Pixel also uses the schedtune cgroup provided by Energy Aware Scheduling (EAS) as an additional touch boost signal: Top applications get additional weight via schedtune to ensure they get enough CPU capacity to run quickly. The Nexus 5X and 6P have a much bigger performance gap between the little and big CPU clusters (A53 and A57, respectively) than the Pixel with the Kryo CPU. We found that the little CPU cluster was not always adequate for smooth UI rendering, especially given other sources of jitter on the device.

Accordingly, on the Nexus 5X and 6P, touch boost modifies the scheduler behavior to make it more likely for foreground applications to move to the big cores (this is conceptually similar to the floor on CPU frequency). Without the scheduler change to make foreground applications more likely to move to the big CPU cluster, foreground applications may have insufficient CPU capacity to render until the scheduler decided to load balance the thread to a big CPU core. By changing the scheduler behavior during touch boost, it is more likely for a UI thread to immediately run on a big core and avoid jank while not forcing it to always run on a big core, which could have severe impacts on power consumption.

Thermal throttling

Thermal throttling occurs when the device must reduce its overall thermal output, usually performed by reducing CPU, GPU, and DRAM clocks. Unsurprisingly, this often results in jank as the system may no longer be able to provide enough capacity to render within a given timeslice. The only way to avoid thermal throttling is to use less power. There are not a lot of ways to do this, but based on our experiences with past SOCs, we have a few recommendations for system vendors.

First, when building a new SOC with heterogeneous CPU architectures, ensure the performance/W curves of the CPU clusters overlap. The overall performance/W curve for the entire processor should be a continuous line. Discontinuities in the perf/W curve force the scheduler and frequency governor to guess what a workload needs; to prevent jank, the scheduler and frequency governor err on the side of giving the workload more capacity than it requires. This results in spending too much power, which contributes to thermal throttling.

Imagine a hypothetical SOC with two CPU clusters:

  • Cluster 1, the little cluster, can spend between 100-300mW and scores 100-300 in a throughput benchmark depending on clocks.
  • Cluster 2, the big cluster, can spend between 1000 and 1600mW and scores between 800 and 1200 in the same throughput benchmark depending on clocks.

In this benchmark, a higher score is faster. While not more desirable than slower, faster == greater power consumption.

If the scheduler believes a UI workload would require the equivalent of a score of 310 on that throughput benchmark, its best option to avoid jank is to run the big cluster at the lowest frequency, wasting significant power. (This depends on cpuidle behavior and race to idle; SOCs with continuous perf/W curves are easier to optimize for.)

Second, use cpusets.
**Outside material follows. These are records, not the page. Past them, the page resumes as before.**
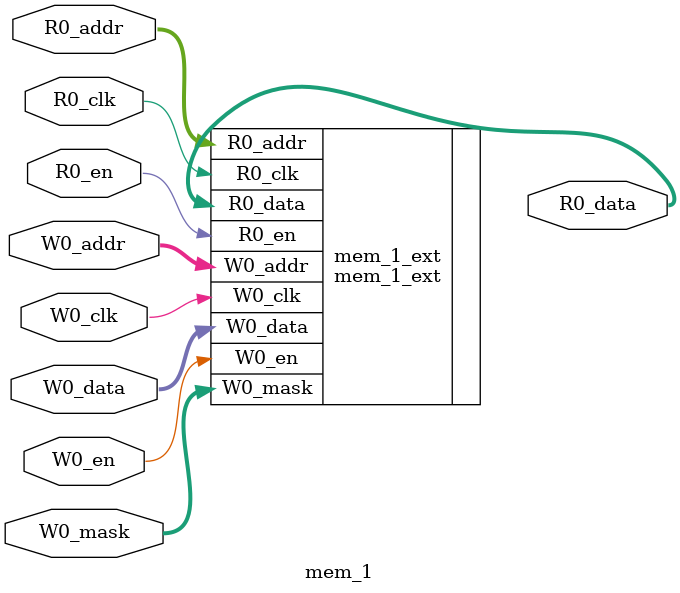
<source format=sv>
`ifndef RANDOMIZE
  `ifdef RANDOMIZE_REG_INIT
    `define RANDOMIZE
  `endif // RANDOMIZE_REG_INIT
`endif // not def RANDOMIZE
`ifndef RANDOMIZE
  `ifdef RANDOMIZE_MEM_INIT
    `define RANDOMIZE
  `endif // RANDOMIZE_MEM_INIT
`endif // not def RANDOMIZE

`ifndef RANDOM
  `define RANDOM $random
`endif // not def RANDOM

// Users can define 'PRINTF_COND' to add an extra gate to prints.
`ifndef PRINTF_COND_
  `ifdef PRINTF_COND
    `define PRINTF_COND_ (`PRINTF_COND)
  `else  // PRINTF_COND
    `define PRINTF_COND_ 1
  `endif // PRINTF_COND
`endif // not def PRINTF_COND_

// Users can define 'ASSERT_VERBOSE_COND' to add an extra gate to assert error printing.
`ifndef ASSERT_VERBOSE_COND_
  `ifdef ASSERT_VERBOSE_COND
    `define ASSERT_VERBOSE_COND_ (`ASSERT_VERBOSE_COND)
  `else  // ASSERT_VERBOSE_COND
    `define ASSERT_VERBOSE_COND_ 1
  `endif // ASSERT_VERBOSE_COND
`endif // not def ASSERT_VERBOSE_COND_

// Users can define 'STOP_COND' to add an extra gate to stop conditions.
`ifndef STOP_COND_
  `ifdef STOP_COND
    `define STOP_COND_ (`STOP_COND)
  `else  // STOP_COND
    `define STOP_COND_ 1
  `endif // STOP_COND
`endif // not def STOP_COND_

// Users can define INIT_RANDOM as general code that gets injected into the
// initializer block for modules with registers.
`ifndef INIT_RANDOM
  `define INIT_RANDOM
`endif // not def INIT_RANDOM

// If using random initialization, you can also define RANDOMIZE_DELAY to
// customize the delay used, otherwise 0.002 is used.
`ifndef RANDOMIZE_DELAY
  `define RANDOMIZE_DELAY 0.002
`endif // not def RANDOMIZE_DELAY

// Define INIT_RANDOM_PROLOG_ for use in our modules below.
`ifndef INIT_RANDOM_PROLOG_
  `ifdef RANDOMIZE
    `ifdef VERILATOR
      `define INIT_RANDOM_PROLOG_ `INIT_RANDOM
    `else  // VERILATOR
      `define INIT_RANDOM_PROLOG_ `INIT_RANDOM #`RANDOMIZE_DELAY begin end
    `endif // VERILATOR
  `else  // RANDOMIZE
    `define INIT_RANDOM_PROLOG_
  `endif // RANDOMIZE
`endif // not def INIT_RANDOM_PROLOG_

module mem_1(	// @[DescribedSRAM.scala:17:26]
  input  [25:0]  R0_addr,
  input          R0_en,
                 R0_clk,
  input  [25:0]  W0_addr,
  input          W0_en,
                 W0_clk,
  input  [127:0] W0_data,
  input  [15:0]  W0_mask,
  output [127:0] R0_data
);

  mem_1_ext mem_1_ext (	// @[DescribedSRAM.scala:17:26]
    .R0_addr (R0_addr),
    .R0_en   (R0_en),
    .R0_clk  (R0_clk),
    .W0_addr (W0_addr),
    .W0_en   (W0_en),
    .W0_clk  (W0_clk),
    .W0_data (W0_data),
    .W0_mask (W0_mask),
    .R0_data (R0_data)
  );
endmodule


</source>
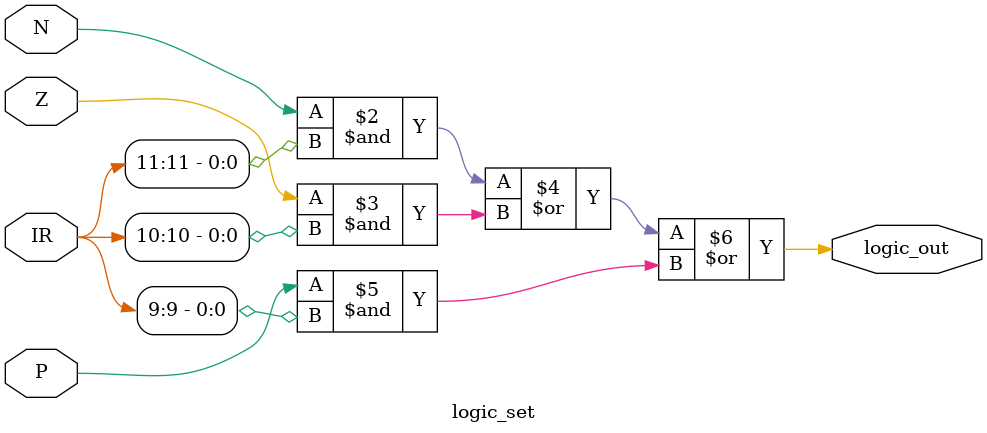
<source format=sv>
module logic_set (
                        input logic N, Z, P,
                        input logic [15:0] IR,

                        output logic logic_out);


                always_comb begin
                    logic_out = N & IR[11] | Z & IR[10] | P & IR[9];
                end
endmodule


</source>
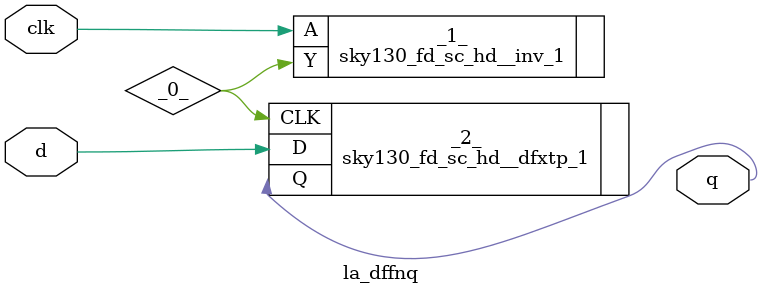
<source format=v>

/* Generated by Yosys 0.37 (git sha1 a5c7f69ed, clang 14.0.0-1ubuntu1.1 -fPIC -Os) */

module la_dffnq(d, clk, q);
  wire _0_;
  input clk;
  wire clk;
  input d;
  wire d;
  output q;
  wire q;
  sky130_fd_sc_hd__inv_1 _1_ (
    .A(clk),
    .Y(_0_)
  );
  sky130_fd_sc_hd__dfxtp_1 _2_ (
    .CLK(_0_),
    .D(d),
    .Q(q)
  );
endmodule

</source>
Ensure you have enabled cpusets in your kernel and in your BoardConfig.mk. You must also set up the actual cpuset assignments in your device-specific init.rc. Some vendors leave this disabled in their BSPs in the hopes they can use other hints to influence scheduler behavior; we feel this doesn't make sense. cpusets are useful for ensuring load balancing between CPUs is done in a way that reflects what the user is actually doing on the device.

ActivityManager assigns apps to different cpusets based on the relative importance of those apps (top, foreground, background), with more important applications getting more access to CPU cores. This helps ensure quality of service for foreground and top apps.

cpusets are useful on homogeneous CPU configurations, but you should not ship a device with a heterogeneous CPU configuration without cpusets enabled. Nexus 6P is a good model for how to use cpusets on heterogeneous CPU configurations; use that as a basis for your own device's configuration.

cpusets also offer power advantages by ensuring background threads that are not performance-critical never get load balanced to big CPU cores, where they could spend significantly more power without any user-perceived benefit. This can help to avoid thermal throttling as well. While thermal throttling is a capacity issue, jitter improvements have an outsize impact on UI performance when thermal throttling. Because the system will be running closer to its ability to render 60FPS, it takes less jitter to cause a dropped frame.